Monday, May. 04, 1987

An "Outrageous" Ministry

By David Brand

Televangelist Jim Bakker once broached the delicate subject of his finances to his huge television congregation. "You know, one time they accused me of being a wealthy man," he said. Then, looking sincerely into the camera, he told the audience that when an audit was carried out "several years ago" his net worth "came out to be $15,000."

That declaration was made in late 1985. Since then a remarkable improvement seems to have taken place in the financial affairs of Jim Bakker, 47, and his singing wife Tammy Faye, 45, former cohosts of The Jim and Tammy Show, an inspirational daily cable hour. The Charlotte (N.C.) Observer reported last week that the couple received nearly $1.6 million in pay last year from their PTL (for Praise the Lord or People That Love) television ministry.
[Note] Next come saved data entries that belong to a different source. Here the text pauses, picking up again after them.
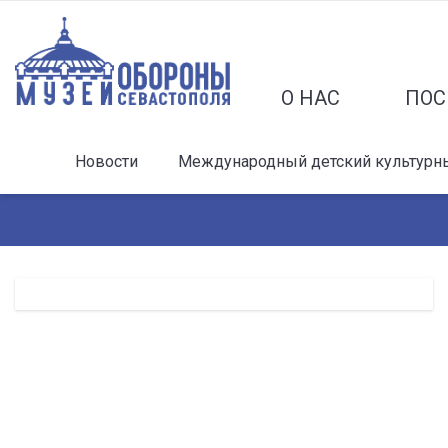
О НАС
ПОС
Новости
Международный детский культурный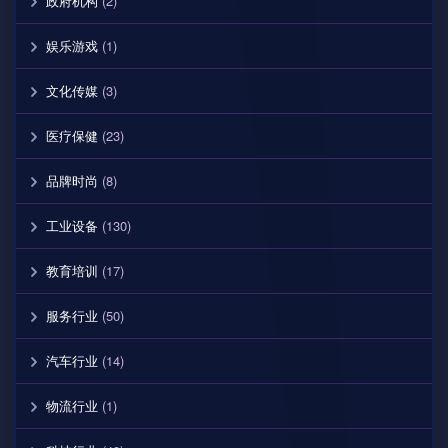
政府机构
(2)
娱乐游戏
(1)
文化传媒
(3)
医疗保健
(23)
品牌时尚
(8)
工业设备
(130)
教育培训
(17)
服务行业
(50)
汽车行业
(14)
物流行业
(1)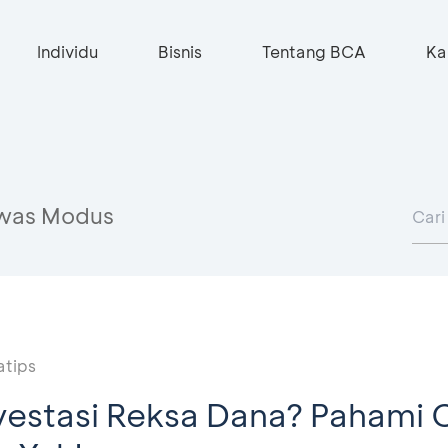
Individu
Bisnis
Tentang BCA
Ka
was Modus
atips
vestasi Reksa Dana? Pahami 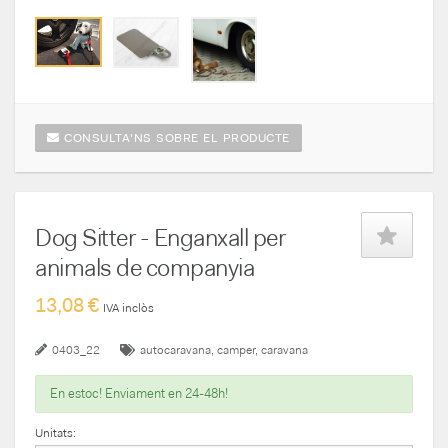
CONSULTA'NS SOBRE EL PRODUCTE
Dog Sitter - Enganxall per
animals de companyia
13,08 €
IVA inclòs
0403_22
autocaravana
camper
caravana
En estoc! Enviament en 24-48h!
Unitats: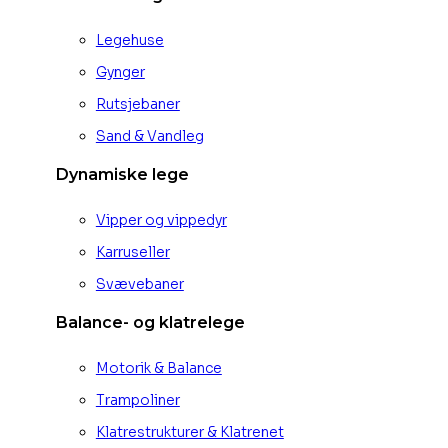
Legehuse
Gynger
Rutsjebaner
Sand & Vandleg
Dynamiske lege
Vipper og vippedyr
Karruseller
Svævebaner
Balance- og klatrelege
Motorik & Balance
Trampoliner
Klatrestrukturer & Klatrenet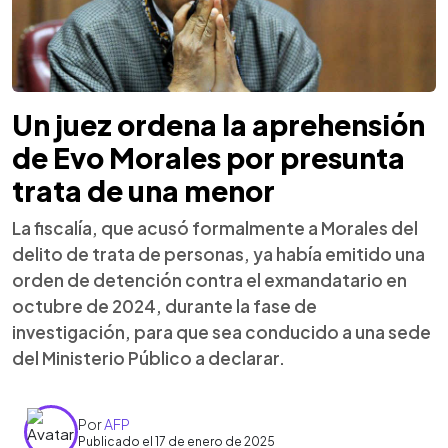
Un juez ordena la aprehensión
de Evo Morales por presunta
trata de una menor
La fiscalía, que acusó formalmente a Morales del
delito de trata de personas, ya había emitido una
orden de detención contra el exmandatario en
octubre de 2024, durante la fase de
investigación, para que sea conducido a una sede
del Ministerio Público a declarar.
Por
AFP
Publicado el 17 de enero de 2025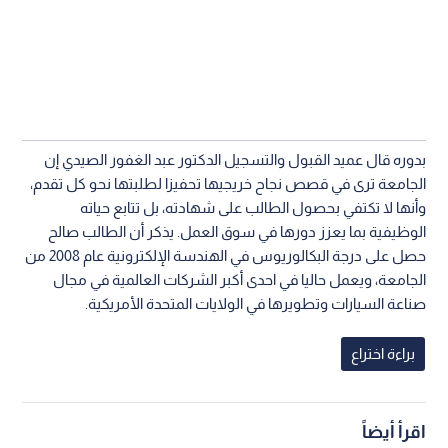
بدوره قال عميد القبول والتسجيل الدكتور عبد الغفور الصيدي إن
الجامعة ترى في قصص نجاح خريجيها تحفيزا لطلبتها نحو كل تقدم،
وأنها لا تكتفي بحصول الطالب على شهادته، بل تتابع حياته
الوظيفية بما يعزز دورها في سوق العمل. يذكر أن الطالب صالح
حصل على درجة البكالوريوس في الهندسة الإلكترونية عام 2008 من
الجامعة، ويعمل حاليا في احدى أكبر الشركات العالمية في مجال
صناعة السيارات وتطويرها في الولايات المتحدة الأمريكية.
براءة اختراع
اقرأ أيضاً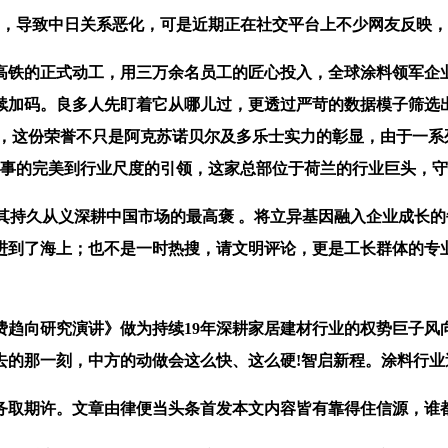
，导致中日关系恶化，可是近期正在社交平台上不少网友反映，
铁的正式动工，用三万余名员工的匠心投入，全球涂料领军企业
续加码。良多人先盯着它从哪儿过，更透过严苛的数据模子筛选
近，这份荣誉不只是阿克苏诺贝尔及多乐士实力的彰显，由于一系
办事的完美到行业尺度的引领，这家总部位于荷兰的行业巨头，
持久从义深耕中国市场的最高褒 。将立异基因融入企业成长的
进到了海上；也不是一时热搜，请文明评论，更是工长群体的专
费趋向研究演讲》做为持续19年深耕家居建材行业的权势巨子风
的那一刻，中方的动做会这么快、这么硬!智启新程。涂料行业送来
取期许。文章由律便当头条首发本文内容皆有靠得住信源，谁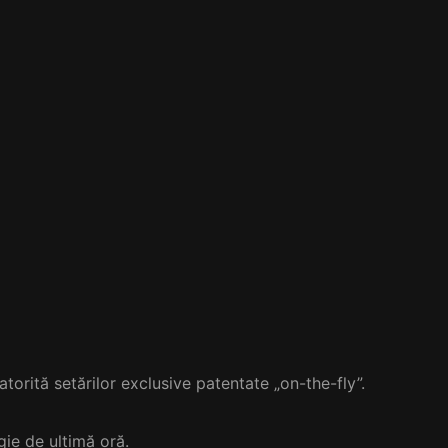
torită setărilor exclusive patentate „on-the-fly”.
ie de ultimă oră.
In the first three months of this year, the paper added, the Pentecostal preacher and his wife received $640,000. In all, the Bakkers were paid $4.8 million in salary, bonuses and other compensation between 1984 and last month.

The revelations of these celestial sums were yet another chapter in the saga of Bakker, an Assemblies of God minister who for 13 years ran the $129 million-a-year PTL empire, which includes the Heritage USA theme park in Fort Mill, S.C. Six weeks ago he stepped down as PTL president and chairman after admitting to a 1980 tryst with Massapequa, N.Y., Church Secretary Jessica Hahn and to then making a "blackmail" payment. A $265,000 hush-money package was assembled for Hahn and her advisers.

Jerry Falwell, the Lynchburg, Va., Baptist Fundamentalist who assumed the post of PTL chairman in mid-March, last week reviewed the lavish compensation ( that has been made in the past to Bakker and his fellow PTL officials. Falwell's reaction: "outrageous" and "indefensible." Among the disbursements were $350,000 in 1986 and $270,000 in the first quarter of 1987 to Richard Dortch, 55, the new president of PTL and Bakker's former chief aide; $360,000 last year and $250,000 as of March to David Taggart, 29, another Bakker aide; $160,000 in 1986 and $50,000 this year to Shirley Fulbright, a PTL executive assistant. Falwell ordered a halt to bonuses and all other remuneration, apart from salaries, for PTL's 2,000-member staff. Said Falwell, who earns $100,000 a year from his Lynchburg ministry: "I don't think any reasonable person could believe these salaries are acceptable. In my opinion, no ministry in America pays pastors and staffs at this level."

Falwell and his board plan to meet this week at Heritage USA. According to a Falwell spokesman, the audit that unveiled the PTL pay structure will be high on the agenda. On the PTL television show, of which he is now host, Dortch announced that for the next twelve months "I will not accept any salary whatsoever, nor pension benefits or any other benefits." Dortch remains under fire for his role in helping to negotiate the settlement with Hahn, and he may be dismissed at this week's PTL board meeting. One major concern of the board's is that angry viewers of the ministry's cable network, which reaches 13.5 million households, may stop mailing in the contributions that last year swelled the ministry's revenues to $129 million. In recent weeks both Falwell and Jimmy Swaggart, the Baton Rouge, La., preacher who passed along rumors about Bakker's sins to Assemblies of God officials, have sent out letters telling contributors that the PTL scandal has hurt their own fund raising. Last week three members of a Columbus family filed a $601 million class- action suit against PTL. They say their donations were used for illegal purposes rather than good works.

For Bakker, who has been in seclusion at his Palm Springs, Calif., home, there were even more damaging revelations at week's end. They were made by John Ankerberg, a Southern Baptist TV preacher from Chattanooga, Tenn. Interviewed on CNN, Ankerberg accused Bakker of involvements with prostitutes and homosexuals over at least the past nine years. Said Ankerberg: "From the people I have heard, from the evidence I have seen, it is more than talk." He described a pattern of persistent misbehavior among top members of the PTL staff, involving "wife swapping" and "diversion of funds," that he said had been condoned by both Bakker and Dortch. At week's end, Tammy Bakker released a statement from her husband, denying that he had ever been with a prostitute or was homosexual. She also said that "99%" of what the media had printed about the Bakkers "bears no truth whatsoever."